Quoted passage -

--

No one else has ever gotten this to work, since VirtualWire is either sending or receiving. It can't be doing both at once.

You REALLY need transceivers.

PaulS:
No one else has ever gotten this to work, since VirtualWire is either sending or receiving. It can't be doing both at once.

You REALLY need transceivers.

but why? i mean the arduino is what tell which pin comes first

I have no experience of the devices you are using and I have generally found @PaulS to give good advice.

If VirtualWire can only send or receive I wonder if you could get a system to work in which there is a well defined process whereby one end transmits and the other receives and then they switch around.

Whatever I was doing (with your devices or with transceivers) I would start with some very simple code that sends something like 'A' and replies with 'AA'. Get the basic communication working reliably before asking it to handle useful data.

...R

Robin2:
I have no experience of the devices you are using and I have generally found @PaulS to give good advice.

If VirtualWire can only send or receive I wonder if you could get a system to work in which there is a well defined process whereby one end transmits and the other receives and then they switch around.

Whatever I was doing (with your devices or with transceivers) I would start with some very simple code that sends something like 'A' and replies with 'AA'. Get the basic communication working reliably before asking it to handle useful data.

...R

yes you're right i was doing that with simple code, so about that, would i get the speedometer to work fine or it will have delay between the actual speed of the car and the speed i get on the LCD 16x2 ?

firashelou:
yes you're right i was doing that with simple code, so about that, would i get the speedometer to work fine or it will have delay between the actual speed of the car and the speed i get on the LCD 16x2 ?

I have no idea. You will have to experiment to find out.

My experience is limited to 2.4GHz transceivers. The NRF24 modules are not expensive.

...R

Robin2:
I have no idea. You will have to experiment to find out.

--

Source information -
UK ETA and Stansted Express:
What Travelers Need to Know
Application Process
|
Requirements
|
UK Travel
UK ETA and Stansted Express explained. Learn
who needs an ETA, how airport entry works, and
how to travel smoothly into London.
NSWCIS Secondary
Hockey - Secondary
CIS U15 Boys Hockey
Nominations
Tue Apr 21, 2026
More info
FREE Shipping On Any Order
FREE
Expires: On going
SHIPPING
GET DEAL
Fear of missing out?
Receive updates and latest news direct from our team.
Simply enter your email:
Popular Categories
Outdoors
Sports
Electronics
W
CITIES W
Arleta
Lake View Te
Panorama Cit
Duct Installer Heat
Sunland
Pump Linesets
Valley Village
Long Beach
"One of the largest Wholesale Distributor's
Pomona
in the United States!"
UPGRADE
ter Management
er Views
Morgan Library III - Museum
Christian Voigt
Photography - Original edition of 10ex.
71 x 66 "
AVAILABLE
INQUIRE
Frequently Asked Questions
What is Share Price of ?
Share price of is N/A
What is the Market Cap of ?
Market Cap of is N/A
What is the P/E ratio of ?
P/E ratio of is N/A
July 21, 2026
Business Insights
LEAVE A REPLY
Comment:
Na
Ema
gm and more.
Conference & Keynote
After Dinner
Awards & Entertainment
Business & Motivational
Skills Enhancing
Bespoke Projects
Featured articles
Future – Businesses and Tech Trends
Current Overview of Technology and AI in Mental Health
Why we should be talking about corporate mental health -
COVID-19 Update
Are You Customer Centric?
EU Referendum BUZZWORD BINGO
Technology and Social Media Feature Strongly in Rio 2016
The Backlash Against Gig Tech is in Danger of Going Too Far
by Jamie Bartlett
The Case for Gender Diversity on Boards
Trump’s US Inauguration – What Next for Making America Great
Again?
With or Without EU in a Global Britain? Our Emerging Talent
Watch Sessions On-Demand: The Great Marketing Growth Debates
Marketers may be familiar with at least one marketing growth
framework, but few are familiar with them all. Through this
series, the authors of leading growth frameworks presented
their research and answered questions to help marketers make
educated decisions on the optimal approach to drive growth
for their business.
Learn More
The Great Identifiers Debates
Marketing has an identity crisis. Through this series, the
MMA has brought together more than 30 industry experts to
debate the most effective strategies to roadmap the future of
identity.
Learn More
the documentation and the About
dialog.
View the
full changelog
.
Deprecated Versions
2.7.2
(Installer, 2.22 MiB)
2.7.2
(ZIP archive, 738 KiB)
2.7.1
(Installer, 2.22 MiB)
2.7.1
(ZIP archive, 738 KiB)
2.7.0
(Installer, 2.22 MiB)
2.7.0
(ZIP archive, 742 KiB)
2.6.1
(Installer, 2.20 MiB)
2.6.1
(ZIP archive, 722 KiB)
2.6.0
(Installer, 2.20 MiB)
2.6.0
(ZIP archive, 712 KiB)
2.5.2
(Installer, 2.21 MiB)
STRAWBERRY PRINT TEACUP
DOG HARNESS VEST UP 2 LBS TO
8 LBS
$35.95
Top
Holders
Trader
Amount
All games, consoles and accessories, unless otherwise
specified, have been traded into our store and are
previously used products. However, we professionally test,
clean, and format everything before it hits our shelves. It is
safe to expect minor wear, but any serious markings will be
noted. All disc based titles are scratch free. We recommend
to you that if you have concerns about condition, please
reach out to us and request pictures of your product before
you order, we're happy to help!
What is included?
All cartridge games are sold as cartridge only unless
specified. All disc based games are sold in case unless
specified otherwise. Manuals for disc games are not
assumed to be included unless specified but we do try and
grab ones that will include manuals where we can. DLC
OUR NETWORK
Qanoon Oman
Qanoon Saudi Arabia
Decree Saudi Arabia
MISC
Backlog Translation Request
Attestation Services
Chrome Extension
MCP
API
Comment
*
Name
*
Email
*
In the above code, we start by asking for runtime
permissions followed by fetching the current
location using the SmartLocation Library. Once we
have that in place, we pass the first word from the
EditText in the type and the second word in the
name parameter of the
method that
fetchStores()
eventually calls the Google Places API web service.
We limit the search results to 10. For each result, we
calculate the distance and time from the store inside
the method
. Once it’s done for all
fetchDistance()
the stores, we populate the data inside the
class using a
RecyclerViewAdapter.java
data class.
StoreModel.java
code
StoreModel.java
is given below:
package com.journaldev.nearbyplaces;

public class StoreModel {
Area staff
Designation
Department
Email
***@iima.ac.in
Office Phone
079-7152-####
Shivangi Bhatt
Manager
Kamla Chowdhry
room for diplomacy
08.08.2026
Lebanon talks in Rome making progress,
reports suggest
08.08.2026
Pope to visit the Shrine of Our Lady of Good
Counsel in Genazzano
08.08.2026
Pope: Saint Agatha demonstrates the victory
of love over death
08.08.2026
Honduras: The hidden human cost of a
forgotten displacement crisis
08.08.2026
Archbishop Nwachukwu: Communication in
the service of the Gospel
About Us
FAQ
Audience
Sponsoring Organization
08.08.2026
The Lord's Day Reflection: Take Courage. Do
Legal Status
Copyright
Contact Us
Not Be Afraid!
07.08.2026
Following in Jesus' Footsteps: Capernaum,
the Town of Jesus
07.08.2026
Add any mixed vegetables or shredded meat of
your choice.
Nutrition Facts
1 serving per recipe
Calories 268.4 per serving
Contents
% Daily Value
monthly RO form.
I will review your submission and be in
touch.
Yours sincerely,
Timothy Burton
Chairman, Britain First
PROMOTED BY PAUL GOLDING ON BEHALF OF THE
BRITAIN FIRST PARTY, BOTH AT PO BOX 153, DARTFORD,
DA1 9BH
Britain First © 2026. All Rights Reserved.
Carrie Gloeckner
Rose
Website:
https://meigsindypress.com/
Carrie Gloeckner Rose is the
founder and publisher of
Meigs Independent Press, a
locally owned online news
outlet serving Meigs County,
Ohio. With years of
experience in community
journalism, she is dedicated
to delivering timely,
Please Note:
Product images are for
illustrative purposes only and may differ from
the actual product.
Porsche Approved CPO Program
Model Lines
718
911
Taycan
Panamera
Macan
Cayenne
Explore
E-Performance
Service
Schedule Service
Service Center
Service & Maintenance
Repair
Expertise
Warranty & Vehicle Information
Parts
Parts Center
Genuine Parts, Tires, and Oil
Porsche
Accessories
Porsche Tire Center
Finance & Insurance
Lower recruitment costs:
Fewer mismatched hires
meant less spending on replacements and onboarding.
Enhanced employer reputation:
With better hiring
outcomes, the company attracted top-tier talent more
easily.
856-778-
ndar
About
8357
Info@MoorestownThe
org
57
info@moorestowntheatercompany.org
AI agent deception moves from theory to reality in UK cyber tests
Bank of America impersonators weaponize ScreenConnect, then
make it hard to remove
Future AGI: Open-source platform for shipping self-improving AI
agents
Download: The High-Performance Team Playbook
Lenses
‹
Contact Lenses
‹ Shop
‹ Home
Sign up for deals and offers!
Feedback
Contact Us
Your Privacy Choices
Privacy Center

--

Continue the Arduino VirtualWire forum thread from its last line, not the listing, with the next reply or replies.

My experience is limited to 2.4GHz transceivers. The NRF24 modules are not expensive.

...R

aha about making a mechanism for send and receive you mean like send, delay(0.1) and after receive and then start again ?

you mean like send, delay(0.1) and after receive and then start again ?

Since delay() takes a long int value, no. delay(0) is stupid.

firashelou:
aha about making a mechanism for send and receive you mean like send, delay(0.1) and after receive and then start again ?

NO. For a start, delay() only takes whole numbers.
Secondly I try never to use delay() because the Arduino can do nothing during a delay. Use millis() to manage timing as illustrated in Several Things at a Time

Thirdly, and most importantly, what I had in mind is that the business of sending and receiving would be used to inform each device to switch role. So, for example, if A is due to send and B is listening, as soon as A has sent its message it will switch to listening. And as soon as B has received a message it will know it is its turn to send. Then A will keep listening until it receives a message from B. etc etc.

In that system the switching of roles is not governed by time.

However it runs the risk of the two devices getting out of sync and both listening (or sending) at the same time and waiting forever. Perhaps you could arrange things so there should always be a message within X millisecs (X might be 200 or 2000) and if no message is received A will become a sender and B a listener. But I could see myself spending a good bit of time figuring out how to make that work reliably.

...R

Robin2:
NO. For a start, delay() only takes whole numbers.
Secondly I try never to use delay() because the Arduino can do nothing during a delay. Use millis() to manage timing as illustrated in Several Things at a Time

Thirdly, and most importantly, what I had in mind is that the business of sending and receiving would be used to inform each device to switch role. So, for example, if A is due to send and B is listening, as soon as A has sent its message it will switch to listening. And as soon as B has received a message it will know it is its turn to send. Then A will keep listening until it receives a message from B. etc etc.

In that system the switching of roles is not governed by time.

However it runs the risk of the two devices getting out of sync and both listening (or sending) at the same time and waiting forever. Perhaps you could arrange things so there should always be a message within X millisecs (X might be 200 or 2000) and if no message is received A will become a sender and B a listener. But I could see myself spending a good bit of time figuring out how to make that work reliably.

...R

ok so for example switching in the setup() function ?

and what about the wait() function after TX ?

one more thing, do you think this would work if i need to make a speedometer sending data from the car and reading live feed
and if i need to click a button on the controller at the same time ?

Robin2:
NO. For a start, delay() only takes whole numbers.
Secondly I try never to use delay() because the Arduino can do nothing during a delay. Use millis() to manage timing as illustrated in Several Things at a Time

I like your example very simple and nice to understand thanks for that

and what about the wait() function after TX ?

If you mean this line
vw_wait_tx();
I have no idea what it is for - I presume it is part of the library you are using.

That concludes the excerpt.